The molecular mechanisms underlying TMEM16A-mediated mucus hypersecretion have not been fully investigated. Lin et al. [20] have investigated TMEM16A mediated hypersecretion of mucus induced by IL-13 in human bronchial epithelial 16 (HBE16) cells, and demonstrated that the NF-κB signalling pathway may play a role and that NF-κB-mediated regulation of TMEM16A may be related to alteration of the intracellular chloride concentration. A subsequent study by these authors demonstrated that IL-13-induced over-expression of TMEM16A could induce the activation of ERK1/2 and MUC5AC generation, suggesting that activation of ERK1/2 signalling cascade may be an underlying mechanism of TMEM16A-mediated increase of mucus production [19]. Moreover, the authors demonstrated that blockade of both ERK1/2 and NF-κB pathway after transfection with TMEM16A in the HBE16 cells, did not completely block hypersecretion of mucus in these cells, suggesting that other molecular mechanisms were also likely to be involved in TMEM16A-induced mucin expression [19]. However, as distinct functions of TMEM16A have been found in different cell types, the underlying mechanisms of TMEM16A-mediated mucus production in HNECs still needs further investigation.

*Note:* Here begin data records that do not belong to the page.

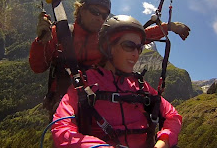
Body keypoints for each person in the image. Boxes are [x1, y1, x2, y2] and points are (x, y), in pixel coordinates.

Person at [29, 0, 190, 115]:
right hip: (63, 108)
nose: (100, 18)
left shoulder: (105, 39)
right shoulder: (60, 33)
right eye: (95, 12)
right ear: (80, 9)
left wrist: (169, 27)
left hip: (96, 107)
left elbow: (140, 35)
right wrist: (41, 42)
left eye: (104, 15)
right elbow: (37, 67)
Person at [51, 15, 182, 148]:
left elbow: (172, 115)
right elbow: (61, 130)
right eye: (129, 46)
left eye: (139, 48)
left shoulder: (141, 86)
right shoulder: (84, 84)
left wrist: (163, 142)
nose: (136, 54)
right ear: (108, 47)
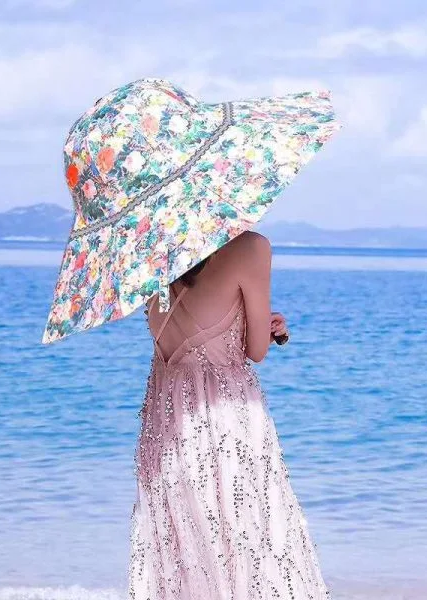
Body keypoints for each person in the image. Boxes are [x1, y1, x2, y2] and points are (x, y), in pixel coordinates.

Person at [127, 230, 330, 599]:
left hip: (164, 423)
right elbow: (254, 350)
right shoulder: (250, 247)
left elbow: (181, 332)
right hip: (226, 422)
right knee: (245, 548)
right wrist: (268, 331)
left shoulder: (154, 252)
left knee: (184, 555)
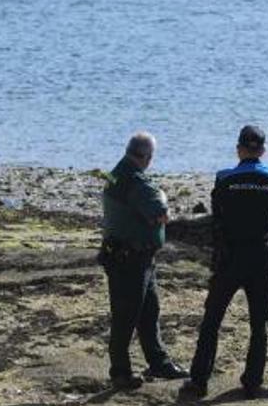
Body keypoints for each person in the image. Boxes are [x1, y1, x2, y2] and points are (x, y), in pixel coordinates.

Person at [178, 125, 268, 401]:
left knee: (212, 319)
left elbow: (219, 215)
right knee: (259, 323)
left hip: (231, 256)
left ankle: (199, 380)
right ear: (262, 150)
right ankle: (252, 381)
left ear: (239, 148)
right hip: (261, 256)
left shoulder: (224, 178)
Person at [97, 132, 188, 390]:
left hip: (130, 256)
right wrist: (160, 198)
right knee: (125, 317)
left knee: (149, 312)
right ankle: (120, 373)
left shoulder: (116, 173)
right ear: (147, 157)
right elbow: (161, 213)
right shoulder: (135, 181)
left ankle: (158, 362)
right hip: (130, 259)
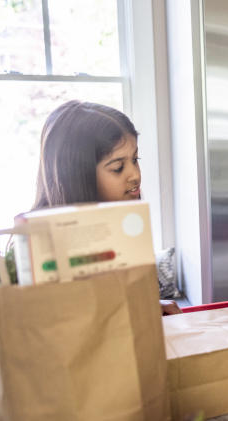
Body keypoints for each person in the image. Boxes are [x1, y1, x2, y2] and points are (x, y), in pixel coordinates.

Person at [33, 100, 183, 314]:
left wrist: (148, 307)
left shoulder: (126, 232)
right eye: (118, 167)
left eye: (135, 159)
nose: (135, 175)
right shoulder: (45, 252)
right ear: (79, 176)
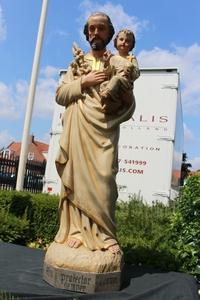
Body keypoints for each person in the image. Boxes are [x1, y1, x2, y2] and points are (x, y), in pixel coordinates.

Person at [54, 12, 136, 255]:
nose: (95, 33)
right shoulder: (77, 66)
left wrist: (118, 91)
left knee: (104, 181)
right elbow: (60, 95)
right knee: (77, 179)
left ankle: (106, 235)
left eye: (101, 28)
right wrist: (85, 81)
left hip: (104, 130)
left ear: (109, 34)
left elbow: (129, 102)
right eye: (91, 29)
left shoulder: (118, 63)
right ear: (87, 33)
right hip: (79, 130)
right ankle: (78, 232)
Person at [100, 29, 140, 112]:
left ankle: (107, 94)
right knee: (104, 84)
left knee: (116, 79)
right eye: (121, 39)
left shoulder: (131, 58)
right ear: (116, 41)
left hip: (125, 83)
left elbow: (137, 73)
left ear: (131, 45)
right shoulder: (112, 58)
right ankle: (109, 102)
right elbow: (107, 72)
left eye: (127, 41)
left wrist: (130, 70)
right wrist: (107, 62)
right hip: (113, 82)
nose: (124, 42)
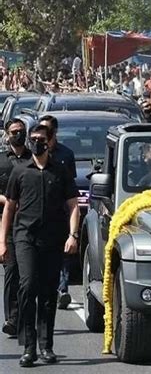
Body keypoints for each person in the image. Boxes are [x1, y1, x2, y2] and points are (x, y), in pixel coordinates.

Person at [0, 124, 79, 367]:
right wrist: (2, 242)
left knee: (47, 294)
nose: (35, 142)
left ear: (50, 140)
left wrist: (73, 235)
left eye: (40, 138)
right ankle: (28, 346)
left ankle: (46, 346)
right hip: (25, 238)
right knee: (27, 285)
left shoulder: (60, 171)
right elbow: (9, 208)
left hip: (53, 239)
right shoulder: (20, 171)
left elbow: (74, 206)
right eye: (32, 139)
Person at [38, 115, 77, 310]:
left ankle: (62, 289)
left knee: (63, 254)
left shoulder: (66, 155)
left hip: (60, 214)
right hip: (39, 215)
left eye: (47, 132)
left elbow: (71, 188)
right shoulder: (34, 155)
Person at [0, 119, 31, 337]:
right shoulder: (1, 160)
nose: (18, 135)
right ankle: (12, 317)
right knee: (11, 270)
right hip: (6, 222)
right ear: (6, 134)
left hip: (30, 224)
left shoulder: (34, 158)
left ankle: (26, 315)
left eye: (21, 132)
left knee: (27, 275)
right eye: (14, 132)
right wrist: (8, 201)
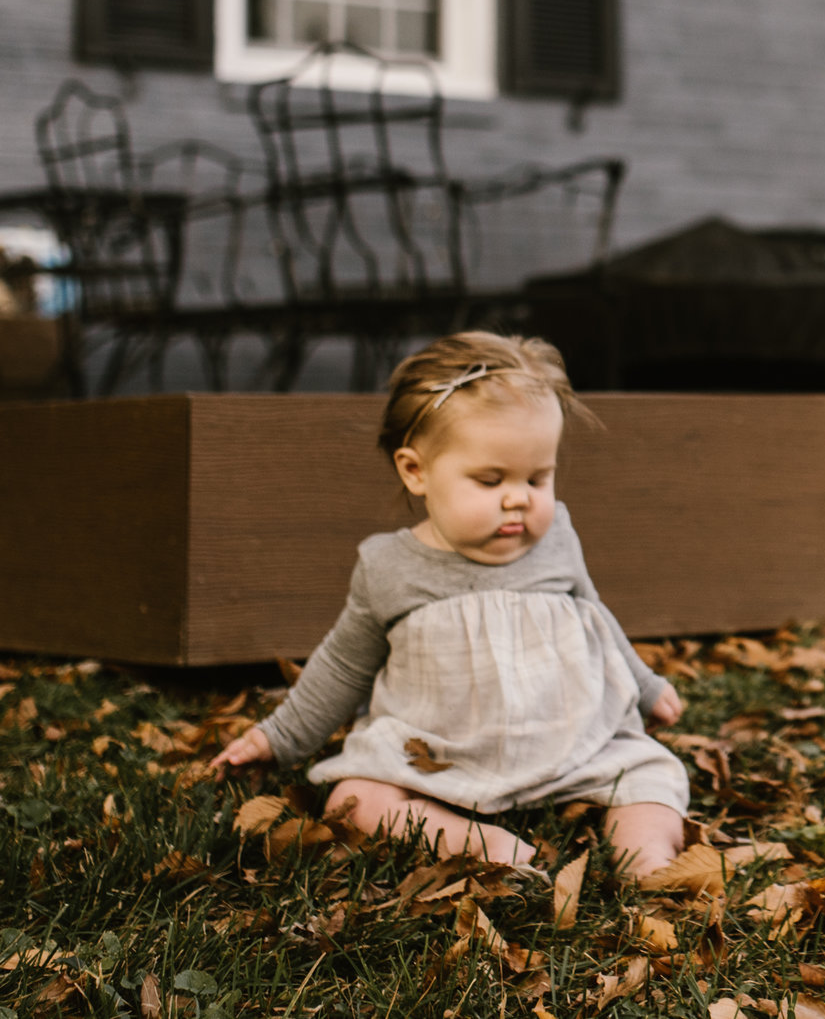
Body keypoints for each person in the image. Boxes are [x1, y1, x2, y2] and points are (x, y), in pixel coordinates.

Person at [213, 331, 690, 877]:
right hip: (437, 755)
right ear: (416, 471)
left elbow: (594, 616)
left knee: (652, 777)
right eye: (491, 480)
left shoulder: (557, 535)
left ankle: (647, 858)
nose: (519, 497)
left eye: (539, 477)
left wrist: (647, 685)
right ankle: (477, 843)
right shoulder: (389, 566)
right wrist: (277, 738)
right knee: (357, 795)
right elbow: (343, 665)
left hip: (573, 741)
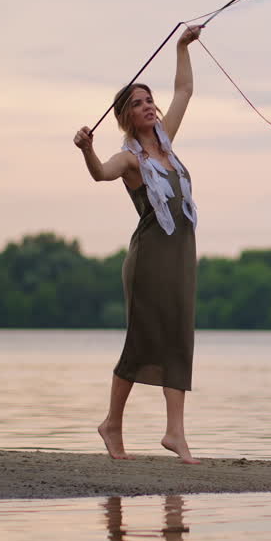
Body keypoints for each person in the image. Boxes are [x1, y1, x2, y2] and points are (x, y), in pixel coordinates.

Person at [73, 25, 203, 463]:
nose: (147, 106)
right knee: (143, 340)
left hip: (181, 256)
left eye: (149, 100)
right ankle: (112, 424)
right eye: (137, 103)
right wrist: (87, 150)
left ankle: (175, 433)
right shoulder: (131, 158)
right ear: (125, 118)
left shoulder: (167, 143)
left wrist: (182, 46)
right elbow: (100, 174)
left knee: (179, 337)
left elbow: (184, 89)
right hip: (148, 259)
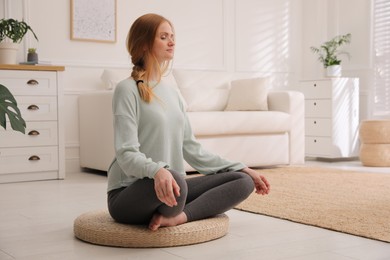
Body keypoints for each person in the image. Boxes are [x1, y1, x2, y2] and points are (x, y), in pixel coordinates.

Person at [107, 13, 271, 231]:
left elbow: (192, 149)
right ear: (144, 44)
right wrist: (158, 171)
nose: (172, 42)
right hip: (128, 194)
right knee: (177, 181)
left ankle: (180, 217)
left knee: (242, 181)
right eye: (164, 37)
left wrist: (243, 168)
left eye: (172, 36)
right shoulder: (126, 90)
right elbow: (126, 154)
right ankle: (176, 203)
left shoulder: (173, 94)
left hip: (173, 191)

We have to acknowledge there are several limitations of our current study. The first one is that the number of samples used in our study is small and further confirmation with a larger population is needed. Secondly, we used the inhibitor T16Ainh-A01 to inhibit the TMEM16A, which might have non-selective effects on TMEM16A-related CaCC, further study by using TMEM16A-siRNA to knock out TMEM16A gene expression is therefore necessary. Thirdly, although we used sinonasal epithelial ALI culture system to simulate in vivo condition as closely as possible, whether the same results can be achieved in nasal tissue explant culture needs further study.

Conclusions

In conclusion, this study has shown that treatment with the growth factor EGF upregulates the expression of MUC5AC in HNECs from CRSwNP via a pathway, which is likely to involve PI3K-TMEM16A signalling, and provides novel insights into the molecular mechanism of mucus hypersecretion in nasal polyps. Further studies will aim to confirm these findings in samples from larger number of patients and extend these findings to further elucidate the transcriptional and post-transcriptional regulation of mucin genes, which could possibly be targeted for treatment of hypersecretory diseases in the future.